Pediste-me uma recompensa e eu disse que sim. Afinal a música que me ensinaste era tão boa que podias escolher tudo o que quisesses. “You name it”, disse, deixo-te escolher. Não sei porque de repente começámos a falar em inglês, até parecia coisa de miúdos. Mas há palavras que é melhor dizê-las em inglês, não se canta assim?
“Chivery”, teclaste, “ok?”. “Chivery?”. Fui logo ver o que era mal apareceu a mensagem escrita na tua linha do messenger. São giras estas redundâncias cibernéticas. Abri a pestana ao Senhor Google no sol da praia, um dia destes há mais telemóveis que areia, pensei quando escrevi. “Chivary”. Carreguei em “buscar”… e nada.

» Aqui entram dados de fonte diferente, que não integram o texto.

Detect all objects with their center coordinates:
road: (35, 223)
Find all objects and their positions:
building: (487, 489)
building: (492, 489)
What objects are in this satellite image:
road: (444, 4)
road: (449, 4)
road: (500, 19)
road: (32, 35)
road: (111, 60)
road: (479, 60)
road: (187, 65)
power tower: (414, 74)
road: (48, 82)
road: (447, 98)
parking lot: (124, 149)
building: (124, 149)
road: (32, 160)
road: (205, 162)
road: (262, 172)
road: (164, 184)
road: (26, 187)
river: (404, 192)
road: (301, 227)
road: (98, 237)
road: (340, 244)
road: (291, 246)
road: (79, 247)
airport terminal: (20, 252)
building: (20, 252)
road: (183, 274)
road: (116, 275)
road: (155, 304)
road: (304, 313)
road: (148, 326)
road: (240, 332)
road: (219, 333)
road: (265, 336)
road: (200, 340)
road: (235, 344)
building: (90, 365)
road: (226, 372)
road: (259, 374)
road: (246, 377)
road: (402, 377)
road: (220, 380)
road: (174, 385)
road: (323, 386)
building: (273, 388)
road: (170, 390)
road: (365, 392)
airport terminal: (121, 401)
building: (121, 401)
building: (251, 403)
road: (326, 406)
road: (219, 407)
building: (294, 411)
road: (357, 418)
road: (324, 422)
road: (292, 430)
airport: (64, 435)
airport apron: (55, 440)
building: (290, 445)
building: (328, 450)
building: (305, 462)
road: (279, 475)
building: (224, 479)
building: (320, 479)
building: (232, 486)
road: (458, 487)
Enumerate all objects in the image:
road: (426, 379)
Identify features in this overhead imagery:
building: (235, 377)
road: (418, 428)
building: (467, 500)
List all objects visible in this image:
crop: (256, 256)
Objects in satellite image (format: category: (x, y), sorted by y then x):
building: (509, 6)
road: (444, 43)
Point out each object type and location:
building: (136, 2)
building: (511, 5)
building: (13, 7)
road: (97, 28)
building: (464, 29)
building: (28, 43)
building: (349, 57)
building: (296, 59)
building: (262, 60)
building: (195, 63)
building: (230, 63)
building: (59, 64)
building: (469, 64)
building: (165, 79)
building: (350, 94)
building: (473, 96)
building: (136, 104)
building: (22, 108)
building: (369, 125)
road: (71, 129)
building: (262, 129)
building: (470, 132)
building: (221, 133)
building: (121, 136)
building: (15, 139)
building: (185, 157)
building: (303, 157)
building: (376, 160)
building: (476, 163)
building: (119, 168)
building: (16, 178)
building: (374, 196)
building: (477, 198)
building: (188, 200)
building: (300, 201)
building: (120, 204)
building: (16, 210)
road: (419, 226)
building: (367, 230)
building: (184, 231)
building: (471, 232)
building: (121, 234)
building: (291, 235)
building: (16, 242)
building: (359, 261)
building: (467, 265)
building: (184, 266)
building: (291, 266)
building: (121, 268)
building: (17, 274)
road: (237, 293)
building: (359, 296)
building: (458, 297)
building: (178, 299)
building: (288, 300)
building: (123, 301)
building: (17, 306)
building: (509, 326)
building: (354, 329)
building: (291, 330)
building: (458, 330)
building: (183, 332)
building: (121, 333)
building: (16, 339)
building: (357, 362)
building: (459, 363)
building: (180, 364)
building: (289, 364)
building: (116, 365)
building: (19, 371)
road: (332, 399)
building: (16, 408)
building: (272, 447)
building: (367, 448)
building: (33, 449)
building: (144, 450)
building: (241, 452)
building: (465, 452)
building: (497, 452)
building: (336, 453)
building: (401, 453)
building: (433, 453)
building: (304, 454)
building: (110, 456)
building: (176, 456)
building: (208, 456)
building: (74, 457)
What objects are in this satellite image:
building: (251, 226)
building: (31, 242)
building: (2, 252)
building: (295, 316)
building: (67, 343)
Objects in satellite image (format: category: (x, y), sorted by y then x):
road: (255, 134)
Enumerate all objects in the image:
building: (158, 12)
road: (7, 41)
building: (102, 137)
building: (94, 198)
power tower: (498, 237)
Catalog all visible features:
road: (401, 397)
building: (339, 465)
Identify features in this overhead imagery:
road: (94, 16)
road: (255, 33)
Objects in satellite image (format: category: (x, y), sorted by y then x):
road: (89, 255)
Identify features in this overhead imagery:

Depois decidi falar com o senhor G como toda a gente agora faz. Agora todos lhe falamos como se ele fosse uma pessoa igual a nós. Já ninguém só escreve “Neruda”, ou “Baudelaire” e antes de carregar em procurar, escrevi com a doçura de quem tem o Sr. Google por família, “Qual o significado de Chivary? Mas de novo, nada.
Mudei de idioma. Dear Google “What is Meaning of Chivary”, e ele, transmutado de amigo respondeu “Chivalry”, noun, ” very polite, honest, and kind behavior, especially by men towards women”. Olhei com atenção e descobri a letra a mais. É sempre nos detalhes que o diabo se esconde. Uma letra a mais acaba com qualquer cavalheiro.
E aliviado respondi-te, também na língua de Shakespeare, até para não ficar atrás. “I am afraid I miss the meaning of chivary” e rematei, “mas deve ser qualquer coisa de espetacular”.
Então riste a bandeiras despregadas, não sei como é rir a bandeiras pregadas, mas é menos com certeza e antes que admitisses um erro, eu percebi logo que tinha acontecido uma daquelas coisas muito importantes porque ninguém sabe que estão a acontecer.
Fizeste um compasso de espera, é assim quando o ecrã fica cinzento, até que eu disse “repara que é uma palavra muito bonita”, mas tu puseste a fasquia mais alta, “quando chegares a perceber o verdadeiro significado de “chivery” serás um homem novo”.
Ditas assim, sem se estar à espera, as profecias são sempre murros no estômago. Voltaste a pedir uma recompensa. Estavas carente ou sequiosa. Ainda não sei. Mandei-te o Zero do Lineker, afinal este nosso encontro inesperado tinha todas as cores de um “Midchivary night dream”.
“Shivering”, tremeste depois de ouvir. “Dangerous”, retorqui. Não tinhas medo nem eu. Mas a conversa mudou. “Estou com demasiado tempo livre, desculpa. Saí de casa, peguei nas minhas filhas, no esquilo e na tartaruga e vim embora, há amores que fazem mal”.
O teu silêncio doía-me, não me lembrava de nada polido, honesto, e cavalheiresco para te dizer até que me saiu um: “Sabes o que eu penso? Que não existe maneira certa ou errada, a vida apenas acontece, é o que é”.
Riste e repetiste, “Neruda ou Baudelaire?” e começaste baixinho a trautear uma canção de um velho filme de Chivary, “As sure as days come from moments, Each hour becomes a life’s time, When she’d left, I’d only begun this lullaby”.